We’ve come a long way since the days of the chamber pot and the cry of “garde à l’eau!” as people chucked the contents on to the streets. (Did you know it is this phrase that led to the English word ‘loo’?)

Over the years, toilets have become rather more sophisticated – from Sir John Harrington, the godson of Elizabeth I, who invented the flushable water closet in the late 1500s, to Alexander Cummings’ revolutionary S-trap, patented in 1775 – there have long been efforts to improve bathroom technology.

It was the 20th century that saw bathroom technology develop rapidly, with the advent of flushable valves, close-coupled toilets and automatic flushing systems among other introductions.

However, the toilet of the 21st century is yet another concept and we are seeing the rise of the smart toilet. Not surprisingly, the Japanese are at the forefront of these high-tech developments.

Smart toilet? Well, yes. Seat heating, coloured lighting, automatic lid openers and slow-closing lids, built-in deodorisers (no need for a spray of VIPoo, with that particular feature), and self-cleaning features such as using UV light, which interacts with the bowl to electrolyse and then sanitise the water.

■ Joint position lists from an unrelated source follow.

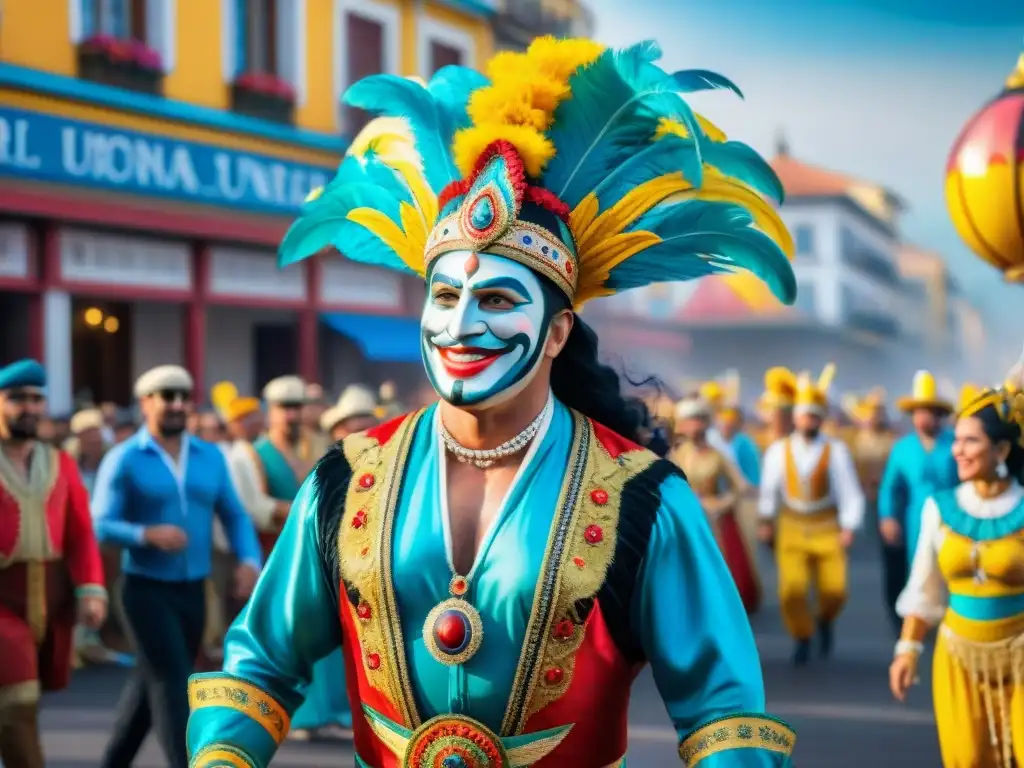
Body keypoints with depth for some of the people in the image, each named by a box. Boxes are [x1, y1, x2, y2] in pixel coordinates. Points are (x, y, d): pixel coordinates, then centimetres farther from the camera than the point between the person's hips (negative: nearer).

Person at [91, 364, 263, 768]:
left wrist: (249, 560, -9)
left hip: (193, 589, 5)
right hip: (147, 589, -5)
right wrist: (148, 534, -30)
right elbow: (100, 525, -13)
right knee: (172, 682, -11)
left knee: (152, 681, 15)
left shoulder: (210, 456, 7)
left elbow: (235, 515, 8)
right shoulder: (123, 460, -7)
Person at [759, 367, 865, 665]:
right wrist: (766, 520, 18)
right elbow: (768, 487, 11)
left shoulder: (836, 450, -8)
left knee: (834, 592, -3)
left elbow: (851, 492, -5)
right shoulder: (778, 450, -3)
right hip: (792, 528, 1)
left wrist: (849, 529, -10)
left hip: (827, 529, -1)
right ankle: (801, 638, 15)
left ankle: (824, 620, 32)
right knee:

Even privvies that have music playing while you’re on the throne and those that can be controlled by an app.

These are fun – OK, not absolutely necessary – advancements that we’re likely to see only in the homes of celebs and multi-millionaires who have thousands of pounds to spend on a super-lav.

Other technologies, however, such as remote-controlled bidet with adjustable washing and flushing modes, and adjustable air dryers, are proving to be hugely helpful for the disabled and the elderly. We can imagine a time when these will become mainstream.

But controlling a toilet from an app and having mood music and tunes playing? Not for us, thanks!